When you reach the line that contains "ring pip: (75, 120)" in the data below, copy it and every line after it exactly, adding nothing.

━━━━━━━━━━━━━━━━━━━━

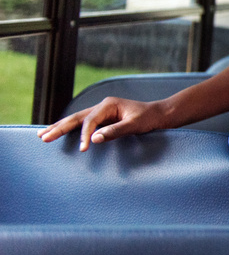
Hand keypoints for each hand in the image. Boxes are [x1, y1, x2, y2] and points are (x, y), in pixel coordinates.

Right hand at [39, 97, 170, 150]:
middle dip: (59, 128)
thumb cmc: (149, 119)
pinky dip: (69, 129)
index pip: (90, 121)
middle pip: (76, 117)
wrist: (159, 115)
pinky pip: (82, 124)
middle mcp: (102, 106)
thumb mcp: (135, 125)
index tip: (84, 149)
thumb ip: (115, 131)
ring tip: (42, 135)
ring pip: (75, 120)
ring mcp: (101, 112)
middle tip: (43, 137)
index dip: (85, 135)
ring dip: (59, 127)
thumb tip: (93, 139)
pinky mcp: (102, 118)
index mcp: (108, 105)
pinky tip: (59, 132)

━━━━━━━━━━━━━━━━━━━━

● RESULT OF THIS TASK
ring pip: (75, 120)
ring mcp: (101, 112)
middle tip: (43, 137)
index dip: (85, 135)
ring dip: (59, 127)
thumb tip: (93, 139)
pinky mcp: (102, 118)
index mcp: (108, 105)
pinky tip: (59, 132)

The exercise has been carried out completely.